2022 was the year when something shifted, she said. Until then, scientific confusion, political cynicism and climate doomsterism had combined to make many people believe that action was useless and climate collapse inevitable.
“Remember Glastonbury in the summer of 2022?” she asked? Whoops, whistles and applause from dozens of people acknowledged the reference.
The 2021 festival had been cancelled. Thunberg had been invited to speak in ’22 and she was scheduled to follow a set from a high profile old rocker who was still a crowdpuller. Towards the end of his set he got into a preamble to a song with a “live-for-now-‘cos-we’re-all-gonna-fry,” message. Tens of thousands of people in the audience were there for Thunberg as much as his band so a stir picked up – they didn’t want to hear that message. The stir gathered volume and soon the torrent of derision actually drove him to slope off stage making profane gestures to the crowd.
Amid the commotion Greta calmly took to the stage to a tumultuous roar. She scrapped her notes and gave an impassioned speech, from the heart, about determination and her rational refusal to give in to defeatism or despair. “If you are watching your soccer or basketball team play,” she had said, “you can afford to be pessimistic or optimist, depending on the game.

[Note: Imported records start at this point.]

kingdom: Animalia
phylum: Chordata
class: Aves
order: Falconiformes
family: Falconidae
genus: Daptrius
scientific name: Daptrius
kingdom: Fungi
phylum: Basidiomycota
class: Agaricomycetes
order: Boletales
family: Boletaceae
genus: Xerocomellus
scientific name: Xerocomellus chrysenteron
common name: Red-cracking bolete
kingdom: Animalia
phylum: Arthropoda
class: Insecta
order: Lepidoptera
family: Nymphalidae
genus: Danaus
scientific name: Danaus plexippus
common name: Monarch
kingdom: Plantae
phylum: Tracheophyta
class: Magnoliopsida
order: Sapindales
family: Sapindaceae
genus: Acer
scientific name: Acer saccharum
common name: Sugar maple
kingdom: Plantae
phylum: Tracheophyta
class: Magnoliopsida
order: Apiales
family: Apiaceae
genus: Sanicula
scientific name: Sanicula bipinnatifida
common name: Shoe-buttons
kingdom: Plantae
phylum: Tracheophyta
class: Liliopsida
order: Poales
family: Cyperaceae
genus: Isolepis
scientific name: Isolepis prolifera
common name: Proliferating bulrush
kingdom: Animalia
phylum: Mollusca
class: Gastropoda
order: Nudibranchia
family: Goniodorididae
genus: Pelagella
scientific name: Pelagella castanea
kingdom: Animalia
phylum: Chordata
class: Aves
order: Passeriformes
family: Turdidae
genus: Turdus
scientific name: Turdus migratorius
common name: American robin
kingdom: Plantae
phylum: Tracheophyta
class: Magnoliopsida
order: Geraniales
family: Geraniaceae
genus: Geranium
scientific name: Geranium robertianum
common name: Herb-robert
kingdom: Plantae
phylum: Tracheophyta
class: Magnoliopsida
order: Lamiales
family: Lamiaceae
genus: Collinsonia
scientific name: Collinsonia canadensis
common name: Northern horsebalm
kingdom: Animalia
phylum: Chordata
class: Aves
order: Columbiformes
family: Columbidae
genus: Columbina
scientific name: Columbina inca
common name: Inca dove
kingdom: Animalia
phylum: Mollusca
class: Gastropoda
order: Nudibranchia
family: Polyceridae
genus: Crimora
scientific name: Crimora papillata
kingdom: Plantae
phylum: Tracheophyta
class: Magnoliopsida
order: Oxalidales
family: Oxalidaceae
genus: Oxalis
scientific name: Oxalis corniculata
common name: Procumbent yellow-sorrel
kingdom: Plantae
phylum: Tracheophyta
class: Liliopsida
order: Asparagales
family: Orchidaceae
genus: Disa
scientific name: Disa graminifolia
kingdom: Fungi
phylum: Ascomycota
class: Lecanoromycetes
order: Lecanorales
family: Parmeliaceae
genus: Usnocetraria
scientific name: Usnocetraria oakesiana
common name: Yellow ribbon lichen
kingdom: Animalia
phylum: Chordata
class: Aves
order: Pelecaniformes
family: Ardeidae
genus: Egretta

But if you are a player, that’s irrelevant. You are either determined or you are defeated, and if you are defeated I don’t think your coach will want you to play.”
“For a player,” she said, “there’s only one thing that matters: being determined.”
“I hope you are all players,” she said. “Because if you are, we can do this!” The crowd responded with massive cheers, and she had an inner feeling that the climate movement had just turned the corner.
Ten years ago, Greta Thunberg castigated the élites for doing nothing about the climate emergency, and President Trump blasted her for being a prophet of doom. Meanwhile, racist populism was coming to the boil and the Covid-19 pandemic was just around the corner.
Today, she said, there was huge global consensus on the need for urgent, unified, global action. The parade of private jets to Davos was gone. The menu was vegan and zero-emissions rabbit and deer.
Our global emissions may have fallen, she said, but people had by now realised that the climate emergency was not caused by our emissions, but by our accumulated emissions, by the overburden of carbon in the atmosphere, which is still increasing.
“The parade of private jets to Davos was gone, and the entire menu was vegan.”
“Getting to zero is only the beginning,” Greta insisted. She emphasised that we have to reduce atmospheric carbon to the level it was before the Industrial Age, which will require an ecological transformation of the way we manage our farms, forests, oceans and peatlands. From this perspective, she said, “Our work has hardly begun.”